With pinhole correction, good outcome (VA ⩾6/18) increased 5–16% while moderate outcome (VA <6/18–6/60) reduced by 1–13% and poor outcome (VA <6/60) reduced by 1–9%.

DISCUSSION

All nine surveys described above were conducted using a standardised survey protocol and standardised analysis of cleaned field data. This makes the comparison of the results and extrapolations to other countries easy and reliable. However, great differences exist in the socioeconomic conditions, ethnic background and in awareness, availability and affordability of eye care services between the different countries in Latin America and even within each country—so caution should be applied in making such extrapolations.

The prevalence of blindness in Havana, Cuba, is more than four times higher than the WHO estimate and the prevalence in Venezuela is 50% higher (see table 1). In Brazil, Mexico and Argentina, the surveys were conducted in relatively wealthy urban areas and the prevalence was expected to be lower than the regional estimates. In Peru and Guatemala the surveys were conducted in poor rural areas and the prevalence of blindness was expected to be higher than the regional estimate.

The high prevalence in Havana, despite the excellent healthcare services, may be explained by the proportion of people aged 50 years and older (32%) in Havana, which is as high as in the United States (31%) and in Canada (33%).24 Because blindness increases with age the incidence of blindness is likely to be equally high. The cataract surgical rate (CSR: the number of cataract operations per million population in a certain year) in Cuba in 2003 was around 2200, the highest in Latin America, but only a third of the CSR of the United States (6500) and of Canada (6000) (WHO, personal communication).

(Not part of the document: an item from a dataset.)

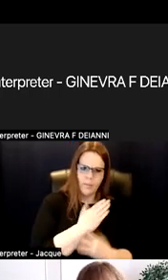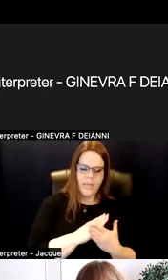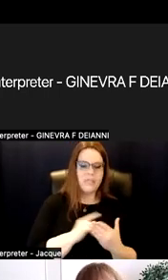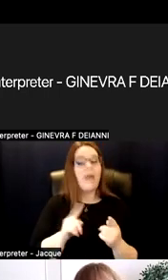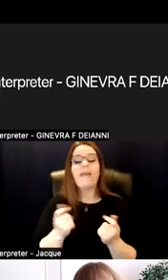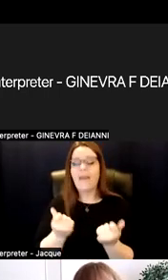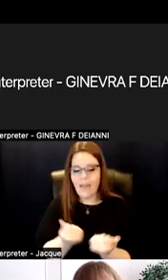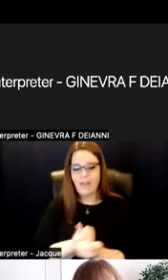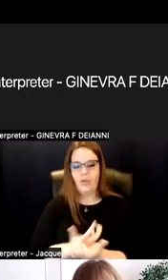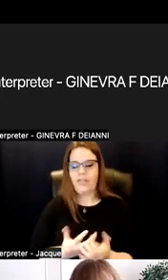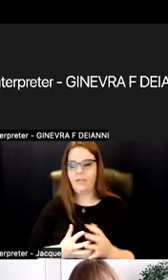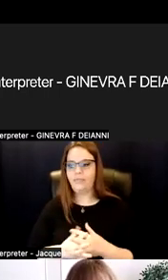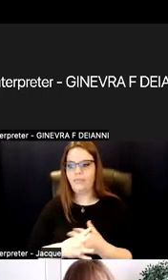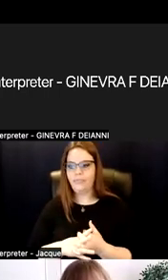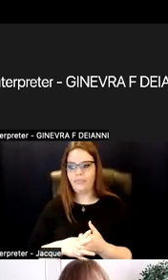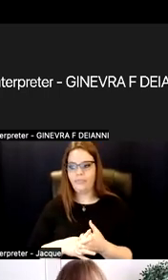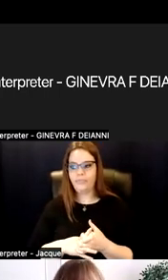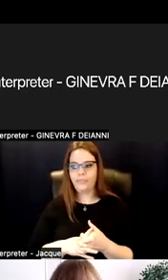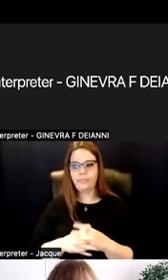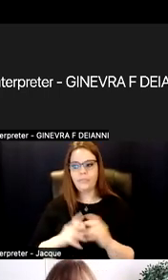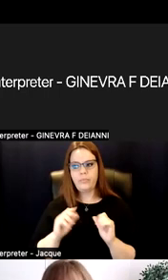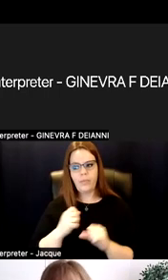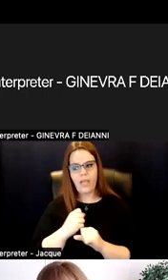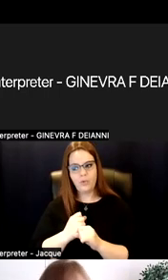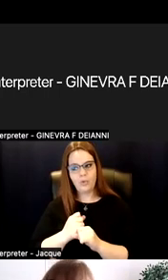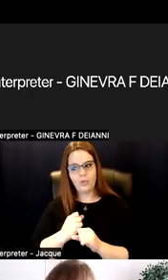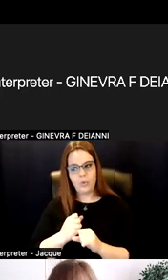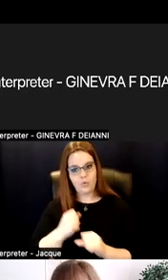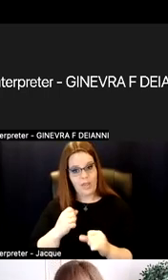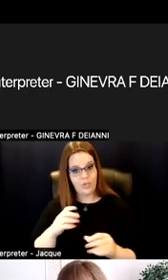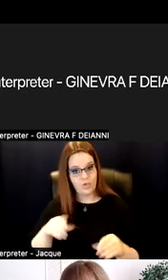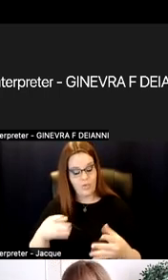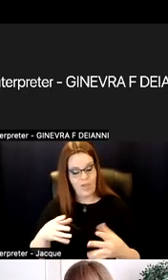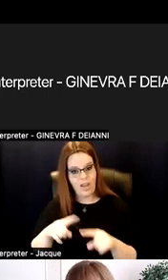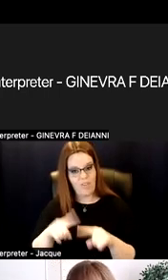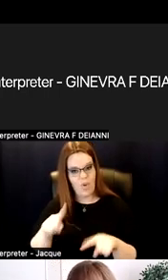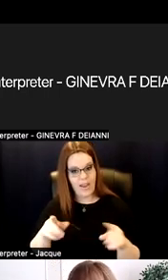Can you stretch yourself to provide variety of ways across your course?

The reported prevalence of severe visual impairment and blindness in Campinas, Brazil, is similar to that found in a 1986 study in Campinas in the same age group: 2.8% with best corrected visual acuity ⩽6/60.25 The same report mentions for Chile a prevalence of blindness (BCVA ⩽6/60) of 2.9% in people aged 40 years and older, while our study from 2006 indicated a prevalence of 2.3% (pinhole VA <6/60) in people aged 50 years and older.

Because of the limited data in the global database the results of the surveys presented here may well lead to an adjustment of the blindness estimates for Latin America.

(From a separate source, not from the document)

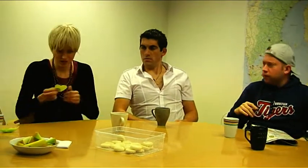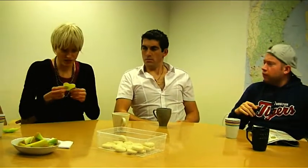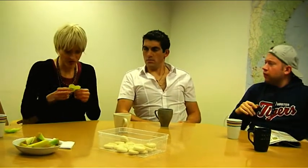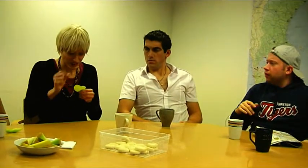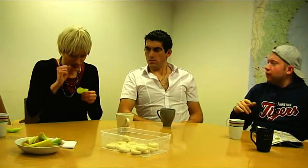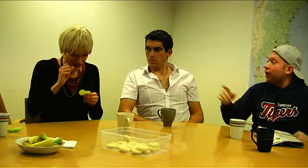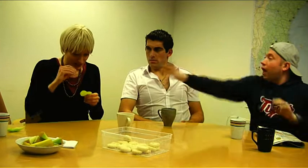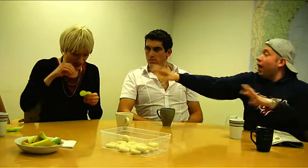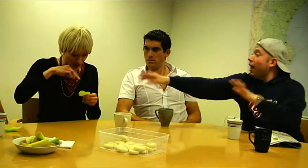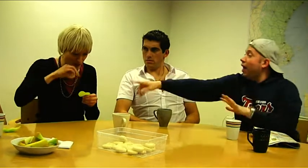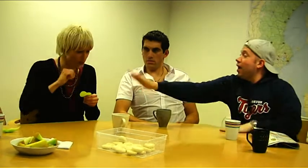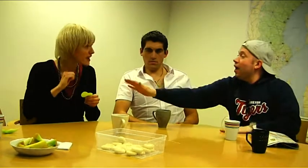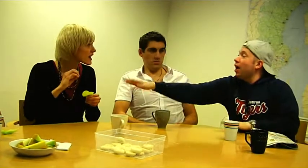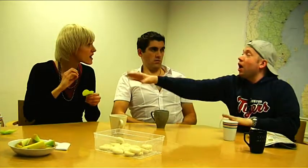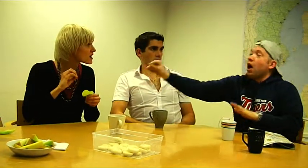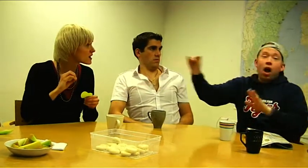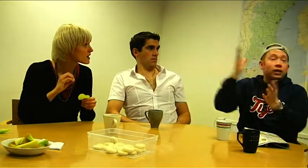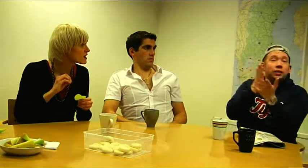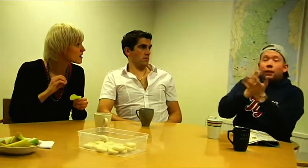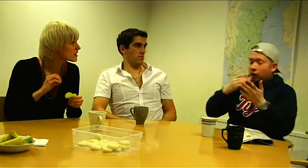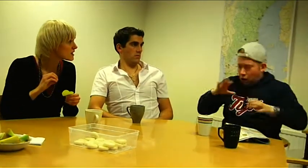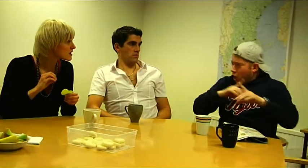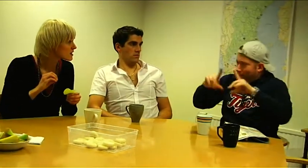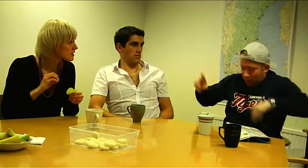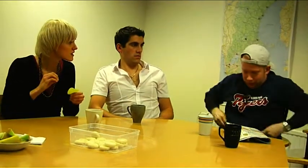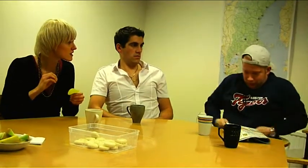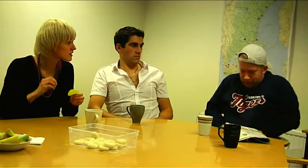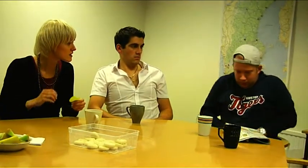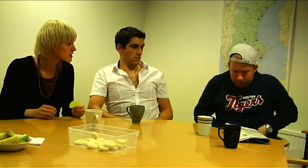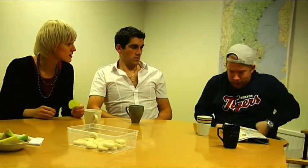Game... - Right, I have a note somewhere!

The results of these studies may represent the various situations on eye care services in Latin America. Results from Peru and Guatemala may represent the situation in the rural parts of Latin America with limited eye care services. The results from Paraguay, Venezuela, Mexico and Chile could represent areas with a combined rural and urban population with average availability of eye care services; and the results from Brazil, Argentina and Cuba could represent an urban situation with available eye care services.

The proportion of avoidable blindness is highest in the poor rural areas of Guatemala and Peru (89–94%) and lower in the urban areas of Cuba, Brazil and Argentina (52–57%). Cataract is the most common cause, although less in the urban areas of Cuba, Argentina and Brazil, where posterior segment disease is also a major cause of blindness that require special attention.

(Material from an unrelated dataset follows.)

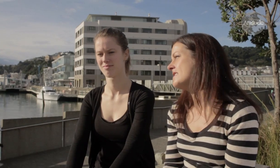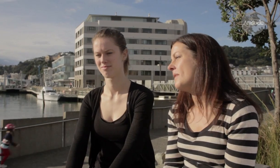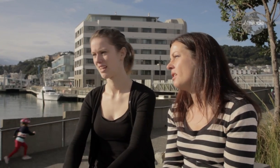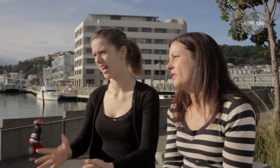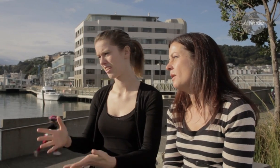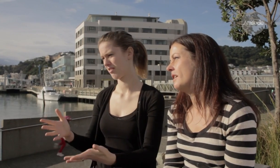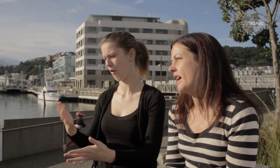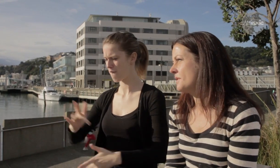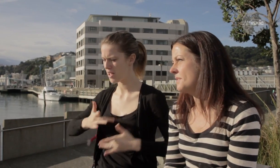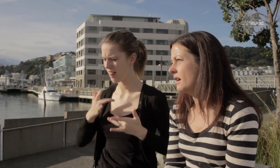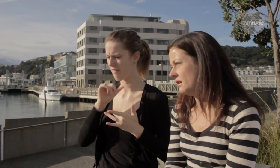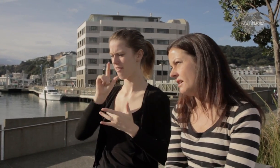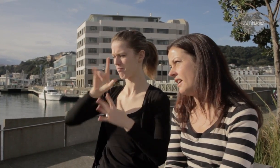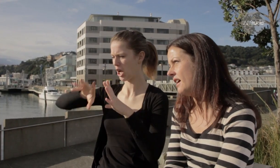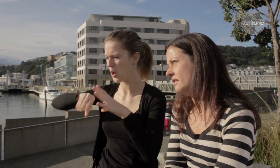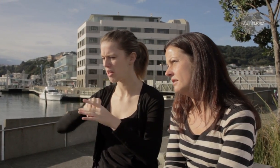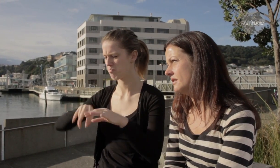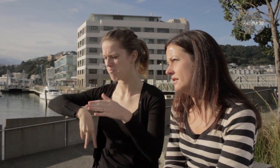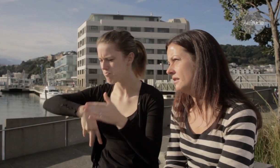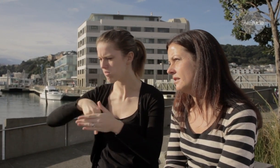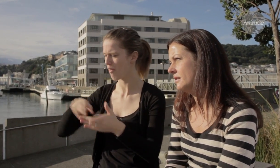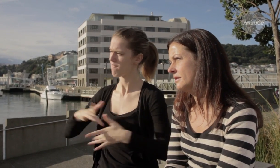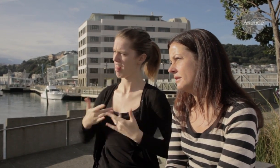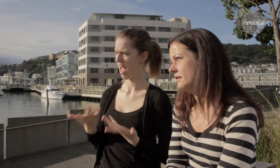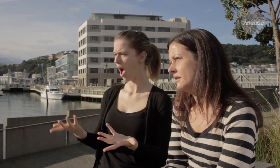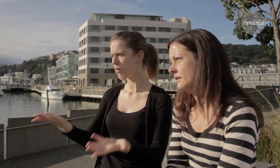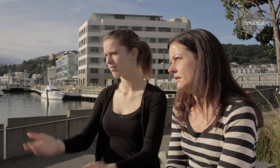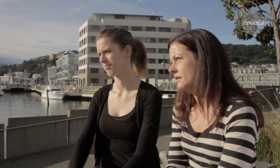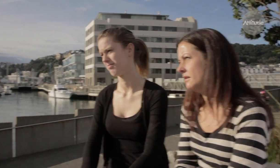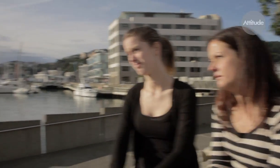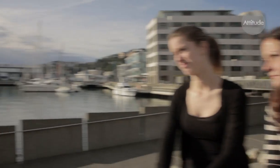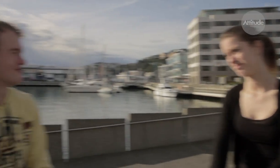So how does that make you feel when you’re not included?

Refractive error was not an important cause of blindness with 0% to 6%, but is the second cause of low vision with 18% to 50% after cataract. The high proportion of avoidable blindness and low vision illustrate the urgent need to expand cataract surgery and correction of refractive errors to the poor and underserved population in most countries of Latin America.

The visual outcome of cataract surgery in most of the survey areas is a cause of concern. Especially in Guatemala, Paraguay, Mexico and Peru, improving the quality of cataract surgery should be a priority for the ophthalmologists and the institutions. Providing adequate optical correction after cataract surgery considerably improves visual outcome.

More studies will be required in other countries in Latin America to do justice to the wide variation of conditions. A number of countries have already started implementing Vison 2020 action plans and it would be interesting to repeat the RAAB in these countries to measure the impact of the interventions.